* PROBLEM DESCRIPTION: The expected output is the complete listing, unchanged.

:::::

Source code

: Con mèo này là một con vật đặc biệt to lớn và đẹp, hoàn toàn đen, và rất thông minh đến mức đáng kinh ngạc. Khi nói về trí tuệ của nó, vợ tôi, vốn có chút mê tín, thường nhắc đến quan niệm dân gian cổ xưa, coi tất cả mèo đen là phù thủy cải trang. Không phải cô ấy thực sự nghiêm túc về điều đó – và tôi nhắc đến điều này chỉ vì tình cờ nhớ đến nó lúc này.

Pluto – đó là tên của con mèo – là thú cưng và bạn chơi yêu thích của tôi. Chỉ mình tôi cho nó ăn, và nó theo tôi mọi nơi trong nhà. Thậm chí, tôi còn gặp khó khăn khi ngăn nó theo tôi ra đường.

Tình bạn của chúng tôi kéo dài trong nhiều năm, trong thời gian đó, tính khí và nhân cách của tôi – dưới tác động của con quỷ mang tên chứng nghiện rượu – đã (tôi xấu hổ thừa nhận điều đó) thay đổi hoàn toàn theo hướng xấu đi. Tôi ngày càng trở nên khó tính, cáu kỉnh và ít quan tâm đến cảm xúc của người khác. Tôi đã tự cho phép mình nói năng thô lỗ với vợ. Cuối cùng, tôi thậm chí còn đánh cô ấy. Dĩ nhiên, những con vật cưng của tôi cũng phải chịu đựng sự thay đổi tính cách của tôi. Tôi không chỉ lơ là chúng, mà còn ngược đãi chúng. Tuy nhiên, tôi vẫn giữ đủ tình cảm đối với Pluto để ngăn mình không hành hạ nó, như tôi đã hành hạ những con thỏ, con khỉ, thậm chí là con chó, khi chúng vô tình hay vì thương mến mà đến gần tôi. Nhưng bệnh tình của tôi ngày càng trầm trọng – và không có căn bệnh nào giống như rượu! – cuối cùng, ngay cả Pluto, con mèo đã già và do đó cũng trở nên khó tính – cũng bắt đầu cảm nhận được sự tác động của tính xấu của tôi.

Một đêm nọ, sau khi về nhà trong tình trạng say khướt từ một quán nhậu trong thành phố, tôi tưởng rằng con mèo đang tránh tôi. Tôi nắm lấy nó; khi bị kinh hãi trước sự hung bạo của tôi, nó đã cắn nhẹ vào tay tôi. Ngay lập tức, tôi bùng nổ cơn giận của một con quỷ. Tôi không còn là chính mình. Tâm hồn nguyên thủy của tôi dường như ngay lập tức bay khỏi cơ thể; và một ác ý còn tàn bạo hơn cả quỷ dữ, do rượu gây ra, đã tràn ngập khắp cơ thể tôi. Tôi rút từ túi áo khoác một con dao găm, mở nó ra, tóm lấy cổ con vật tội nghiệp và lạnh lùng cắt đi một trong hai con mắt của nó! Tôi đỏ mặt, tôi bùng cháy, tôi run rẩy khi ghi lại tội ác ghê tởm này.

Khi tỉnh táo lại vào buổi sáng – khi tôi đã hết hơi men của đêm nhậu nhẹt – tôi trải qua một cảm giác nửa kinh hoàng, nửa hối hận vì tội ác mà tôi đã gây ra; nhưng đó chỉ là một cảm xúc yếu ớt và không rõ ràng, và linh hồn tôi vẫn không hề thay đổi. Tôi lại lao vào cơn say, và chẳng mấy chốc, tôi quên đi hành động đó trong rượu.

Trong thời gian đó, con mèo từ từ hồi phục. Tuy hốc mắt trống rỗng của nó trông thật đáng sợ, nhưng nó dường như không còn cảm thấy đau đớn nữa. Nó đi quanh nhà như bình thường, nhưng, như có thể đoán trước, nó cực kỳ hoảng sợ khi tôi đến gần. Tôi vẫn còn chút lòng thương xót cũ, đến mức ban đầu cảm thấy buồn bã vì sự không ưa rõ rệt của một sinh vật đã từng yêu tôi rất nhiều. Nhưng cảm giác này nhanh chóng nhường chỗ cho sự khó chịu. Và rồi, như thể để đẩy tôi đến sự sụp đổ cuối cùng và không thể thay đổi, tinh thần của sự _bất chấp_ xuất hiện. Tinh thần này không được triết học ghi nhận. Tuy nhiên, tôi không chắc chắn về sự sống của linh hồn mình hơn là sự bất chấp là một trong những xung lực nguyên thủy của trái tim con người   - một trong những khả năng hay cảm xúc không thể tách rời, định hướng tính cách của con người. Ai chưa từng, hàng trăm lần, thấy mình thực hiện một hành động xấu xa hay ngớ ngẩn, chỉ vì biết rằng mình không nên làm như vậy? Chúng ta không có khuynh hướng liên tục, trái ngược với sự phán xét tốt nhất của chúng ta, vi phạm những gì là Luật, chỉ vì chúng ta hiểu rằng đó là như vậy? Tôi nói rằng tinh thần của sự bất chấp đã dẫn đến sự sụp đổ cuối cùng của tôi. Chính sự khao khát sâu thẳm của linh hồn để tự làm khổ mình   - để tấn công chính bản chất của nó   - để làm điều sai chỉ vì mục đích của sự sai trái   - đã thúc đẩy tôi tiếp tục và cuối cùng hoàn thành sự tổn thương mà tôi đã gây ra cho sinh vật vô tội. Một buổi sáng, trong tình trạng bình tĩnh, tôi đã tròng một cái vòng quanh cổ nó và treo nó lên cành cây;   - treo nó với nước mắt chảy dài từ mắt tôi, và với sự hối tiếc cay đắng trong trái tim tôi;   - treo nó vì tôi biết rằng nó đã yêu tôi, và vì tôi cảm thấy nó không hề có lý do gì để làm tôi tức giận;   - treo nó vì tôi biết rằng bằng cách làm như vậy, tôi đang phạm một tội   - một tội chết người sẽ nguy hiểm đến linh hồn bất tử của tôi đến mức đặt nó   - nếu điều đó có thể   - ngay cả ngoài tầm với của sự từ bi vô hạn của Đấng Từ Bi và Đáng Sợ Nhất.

:::::

* ANSWER TO THE PROBLEM:
Source code

: Con mèo này là một con vật đặc biệt to lớn và đẹp, hoàn toàn đen, và rất thông minh đến mức đáng kinh ngạc. Khi nói về trí tuệ của nó, vợ tôi, vốn có chút mê tín, thường nhắc đến quan niệm dân gian cổ xưa, coi tất cả mèo đen là phù thủy cải trang. Không phải cô ấy thực sự nghiêm túc về điều đó – và tôi nhắc đến điều này chỉ vì tình cờ nhớ đến nó lúc này.

Pluto – đó là tên của con mèo – là thú cưng và bạn chơi yêu thích của tôi. Chỉ mình tôi cho nó ăn, và nó theo tôi mọi nơi trong nhà. Thậm chí, tôi còn gặp khó khăn khi ngăn nó theo tôi ra đường.

Tình bạn của chúng tôi kéo dài trong nhiều năm, trong thời gian đó, tính khí và nhân cách của tôi – dưới tác động của con quỷ mang tên chứng nghiện rượu – đã (tôi xấu hổ thừa nhận điều đó) thay đổi hoàn toàn theo hướng xấu đi. Tôi ngày càng trở nên khó tính, cáu kỉnh và ít quan tâm đến cảm xúc của người khác. Tôi đã tự cho phép mình nói năng thô lỗ với vợ. Cuối cùng, tôi thậm chí còn đánh cô ấy. Dĩ nhiên, những con vật cưng của tôi cũng phải chịu đựng sự thay đổi tính cách của tôi. Tôi không chỉ lơ là chúng, mà còn ngược đãi chúng. Tuy nhiên, tôi vẫn giữ đủ tình cảm đối với Pluto để ngăn mình không hành hạ nó, như tôi đã hành hạ những con thỏ, con khỉ, thậm chí là con chó, khi chúng vô tình hay vì thương mến mà đến gần tôi. Nhưng bệnh tình của tôi ngày càng trầm trọng – và không có căn bệnh nào giống như rượu! – cuối cùng, ngay cả Pluto, con mèo đã già và do đó cũng trở nên khó tính – cũng bắt đầu cảm nhận được sự tác động của tính xấu của tôi.

Một đêm nọ, sau khi về nhà trong tình trạng say khướt từ một quán nhậu trong thành phố, tôi tưởng rằng con mèo đang tránh tôi. Tôi nắm lấy nó; khi bị kinh hãi trước sự hung bạo của tôi, nó đã cắn nhẹ vào tay tôi. Ngay lập tức, tôi bùng nổ cơn giận của một con quỷ. Tôi không còn là chính mình. Tâm hồn nguyên thủy của tôi dường như ngay lập tức bay khỏi cơ thể; và một ác ý còn tàn bạo hơn cả quỷ dữ, do rượu gây ra, đã tràn ngập khắp cơ thể tôi. Tôi rút từ túi áo khoác một con dao găm, mở nó ra, tóm lấy cổ con vật tội nghiệp và lạnh lùng cắt đi một trong hai con mắt của nó! Tôi đỏ mặt, tôi bùng cháy, tôi run rẩy khi ghi lại tội ác ghê tởm này.

Khi tỉnh táo lại vào buổi sáng – khi tôi đã hết hơi men của đêm nhậu nhẹt – tôi trải qua một cảm giác nửa kinh hoàng, nửa hối hận vì tội ác mà tôi đã gây ra; nhưng đó chỉ là một cảm xúc yếu ớt và không rõ ràng, và linh hồn tôi vẫn không hề thay đổi. Tôi lại lao vào cơn say, và chẳng mấy chốc, tôi quên đi hành động đó trong rượu.

Trong thời gian đó, con mèo từ từ hồi phục. Tuy hốc mắt trống rỗng của nó trông thật đáng sợ, nhưng nó dường như không còn cảm thấy đau đớn nữa. Nó đi quanh nhà như bình thường, nhưng, như có thể đoán trước, nó cực kỳ hoảng sợ khi tôi đến gần. Tôi vẫn còn chút lòng thương xót cũ, đến mức ban đầu cảm thấy buồn bã vì sự không ưa rõ rệt của một sinh vật đã từng yêu tôi rất nhiều. Nhưng cảm giác này nhanh chóng nhường chỗ cho sự khó chịu. Và rồi, như thể để đẩy tôi đến sự sụp đổ cuối cùng và không thể thay đổi, tinh thần của sự _bất chấp_ xuất hiện. Tinh thần này không được triết học ghi nhận. Tuy nhiên, tôi không chắc chắn về sự sống của linh hồn mình hơn là sự bất chấp là một trong những xung lực nguyên thủy của trái tim con người   - một trong những khả năng hay cảm xúc không thể tách rời, định hướng tính cách của con người. Ai chưa từng, hàng trăm lần, thấy mình thực hiện một hành động xấu xa hay ngớ ngẩn, chỉ vì biết rằng mình không nên làm như vậy? Chúng ta không có khuynh hướng liên tục, trái ngược với sự phán xét tốt nhất của chúng ta, vi phạm những gì là Luật, chỉ vì chúng ta hiểu rằng đó là như vậy? Tôi nói rằng tinh thần của sự bất chấp đã dẫn đến sự sụp đổ cuối cùng của tôi. Chính sự khao khát sâu thẳm của linh hồn để tự làm khổ mình   - để tấn công chính bản chất của nó   - để làm điều sai chỉ vì mục đích của sự sai trái   - đã thúc đẩy tôi tiếp tục và cuối cùng hoàn thành sự tổn thương mà tôi đã gây ra cho sinh vật vô tội. Một buổi sáng, trong tình trạng bình tĩnh, tôi đã tròng một cái vòng quanh cổ nó và treo nó lên cành cây;   - treo nó với nước mắt chảy dài từ mắt tôi, và với sự hối tiếc cay đắng trong trái tim tôi;   - treo nó vì tôi biết rằng nó đã yêu tôi, và vì tôi cảm thấy nó không hề có lý do gì để làm tôi tức giận;   - treo nó vì tôi biết rằng bằng cách làm như vậy, tôi đang phạm một tội   - một tội chết người sẽ nguy hiểm đến linh hồn bất tử của tôi đến mức đặt nó   - nếu điều đó có thể   - ngay cả ngoài tầm với của sự từ bi vô hạn của Đấng Từ Bi và Đáng Sợ Nhất.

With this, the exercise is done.